WHAT YOU HAVE TO DO
Could you reproduce every one of the lines below, character for character, without changing anything?
--- DATA FOR THE TASK ---
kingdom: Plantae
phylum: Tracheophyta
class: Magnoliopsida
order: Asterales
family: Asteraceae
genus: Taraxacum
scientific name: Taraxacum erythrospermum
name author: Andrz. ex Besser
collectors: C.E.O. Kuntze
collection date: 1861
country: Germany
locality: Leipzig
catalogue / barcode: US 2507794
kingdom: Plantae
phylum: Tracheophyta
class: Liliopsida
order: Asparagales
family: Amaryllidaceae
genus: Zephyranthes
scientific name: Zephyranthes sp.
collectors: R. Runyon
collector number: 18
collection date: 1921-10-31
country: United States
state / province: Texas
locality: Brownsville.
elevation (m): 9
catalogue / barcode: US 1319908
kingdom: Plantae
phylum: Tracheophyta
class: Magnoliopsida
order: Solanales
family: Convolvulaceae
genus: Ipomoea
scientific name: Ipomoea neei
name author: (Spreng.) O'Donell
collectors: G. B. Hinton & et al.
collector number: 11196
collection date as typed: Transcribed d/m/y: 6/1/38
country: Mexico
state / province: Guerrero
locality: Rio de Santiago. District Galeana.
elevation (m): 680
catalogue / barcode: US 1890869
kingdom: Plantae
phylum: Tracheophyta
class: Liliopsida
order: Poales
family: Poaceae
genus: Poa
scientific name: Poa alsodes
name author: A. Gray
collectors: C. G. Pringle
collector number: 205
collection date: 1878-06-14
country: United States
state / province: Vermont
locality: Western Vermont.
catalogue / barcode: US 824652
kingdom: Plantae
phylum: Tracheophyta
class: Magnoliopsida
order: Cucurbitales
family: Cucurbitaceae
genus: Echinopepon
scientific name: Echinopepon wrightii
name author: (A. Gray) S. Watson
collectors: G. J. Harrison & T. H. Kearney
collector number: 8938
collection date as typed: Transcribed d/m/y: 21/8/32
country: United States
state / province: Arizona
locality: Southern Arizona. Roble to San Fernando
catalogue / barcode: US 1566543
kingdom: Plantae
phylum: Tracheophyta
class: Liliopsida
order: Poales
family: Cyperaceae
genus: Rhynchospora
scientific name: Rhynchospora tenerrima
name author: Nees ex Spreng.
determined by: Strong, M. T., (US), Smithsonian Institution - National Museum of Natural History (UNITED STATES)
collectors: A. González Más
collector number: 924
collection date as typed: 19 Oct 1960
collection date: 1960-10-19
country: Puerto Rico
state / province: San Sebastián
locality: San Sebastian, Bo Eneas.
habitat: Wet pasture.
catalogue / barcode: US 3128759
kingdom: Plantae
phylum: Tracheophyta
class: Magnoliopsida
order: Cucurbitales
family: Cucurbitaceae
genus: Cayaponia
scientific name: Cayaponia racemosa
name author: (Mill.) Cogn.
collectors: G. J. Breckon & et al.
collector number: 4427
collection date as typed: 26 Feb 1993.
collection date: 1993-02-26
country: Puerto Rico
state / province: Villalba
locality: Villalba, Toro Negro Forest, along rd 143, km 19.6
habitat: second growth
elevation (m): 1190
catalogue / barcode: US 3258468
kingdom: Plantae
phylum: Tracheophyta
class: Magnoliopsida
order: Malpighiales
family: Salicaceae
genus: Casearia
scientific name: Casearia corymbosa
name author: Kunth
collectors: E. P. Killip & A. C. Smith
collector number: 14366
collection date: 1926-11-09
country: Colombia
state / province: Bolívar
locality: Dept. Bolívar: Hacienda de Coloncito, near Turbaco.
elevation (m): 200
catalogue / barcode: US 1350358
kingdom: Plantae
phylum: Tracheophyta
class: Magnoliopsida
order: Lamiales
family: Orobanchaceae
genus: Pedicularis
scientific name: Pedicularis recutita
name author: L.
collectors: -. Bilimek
---
TASK RESULT
kingdom: Plantae
phylum: Tracheophyta
class: Magnoliopsida
order: Asterales
family: Asteraceae
genus: Taraxacum
scientific name: Taraxacum erythrospermum
name author: Andrz. ex Besser
collectors: C.E.O. Kuntze
collection date: 1861
country: Germany
locality: Leipzig
catalogue / barcode: US 2507794
kingdom: Plantae
phylum: Tracheophyta
class: Liliopsida
order: Asparagales
family: Amaryllidaceae
genus: Zephyranthes
scientific name: Zephyranthes sp.
collectors: R. Runyon
collector number: 18
collection date: 1921-10-31
country: United States
state / province: Texas
locality: Brownsville.
elevation (m): 9
catalogue / barcode: US 1319908
kingdom: Plantae
phylum: Tracheophyta
class: Magnoliopsida
order: Solanales
family: Convolvulaceae
genus: Ipomoea
scientific name: Ipomoea neei
name author: (Spreng.) O'Donell
collectors: G. B. Hinton & et al.
collector number: 11196
collection date as typed: Transcribed d/m/y: 6/1/38
country: Mexico
state / province: Guerrero
locality: Rio de Santiago. District Galeana.
elevation (m): 680
catalogue / barcode: US 1890869
kingdom: Plantae
phylum: Tracheophyta
class: Liliopsida
order: Poales
family: Poaceae
genus: Poa
scientific name: Poa alsodes
name author: A. Gray
collectors: C. G. Pringle
collector number: 205
collection date: 1878-06-14
country: United States
state / province: Vermont
locality: Western Vermont.
catalogue / barcode: US 824652
kingdom: Plantae
phylum: Tracheophyta
class: Magnoliopsida
order: Cucurbitales
family: Cucurbitaceae
genus: Echinopepon
scientific name: Echinopepon wrightii
name author: (A. Gray) S. Watson
collectors: G. J. Harrison & T. H. Kearney
collector number: 8938
collection date as typed: Transcribed d/m/y: 21/8/32
country: United States
state / province: Arizona
locality: Southern Arizona. Roble to San Fernando
catalogue / barcode: US 1566543
kingdom: Plantae
phylum: Tracheophyta
class: Liliopsida
order: Poales
family: Cyperaceae
genus: Rhynchospora
scientific name: Rhynchospora tenerrima
name author: Nees ex Spreng.
determined by: Strong, M. T., (US), Smithsonian Institution - National Museum of Natural History (UNITED STATES)
collectors: A. González Más
collector number: 924
collection date as typed: 19 Oct 1960
collection date: 1960-10-19
country: Puerto Rico
state / province: San Sebastián
locality: San Sebastian, Bo Eneas.
habitat: Wet pasture.
catalogue / barcode: US 3128759
kingdom: Plantae
phylum: Tracheophyta
class: Magnoliopsida
order: Cucurbitales
family: Cucurbitaceae
genus: Cayaponia
scientific name: Cayaponia racemosa
name author: (Mill.) Cogn.
collectors: G. J. Breckon & et al.
collector number: 4427
collection date as typed: 26 Feb 1993.
collection date: 1993-02-26
country: Puerto Rico
state / province: Villalba
locality: Villalba, Toro Negro Forest, along rd 143, km 19.6
habitat: second growth
elevation (m): 1190
catalogue / barcode: US 3258468
kingdom: Plantae
phylum: Tracheophyta
class: Magnoliopsida
order: Malpighiales
family: Salicaceae
genus: Casearia
scientific name: Casearia corymbosa
name author: Kunth
collectors: E. P. Killip & A. C. Smith
collector number: 14366
collection date: 1926-11-09
country: Colombia
state / province: Bolívar
locality: Dept. Bolívar: Hacienda de Coloncito, near Turbaco.
elevation (m): 200
catalogue / barcode: US 1350358
kingdom: Plantae
phylum: Tracheophyta
class: Magnoliopsida
order: Lamiales
family: Orobanchaceae
genus: Pedicularis
scientific name: Pedicularis recutita
name author: L.
collectors: -. Bilimek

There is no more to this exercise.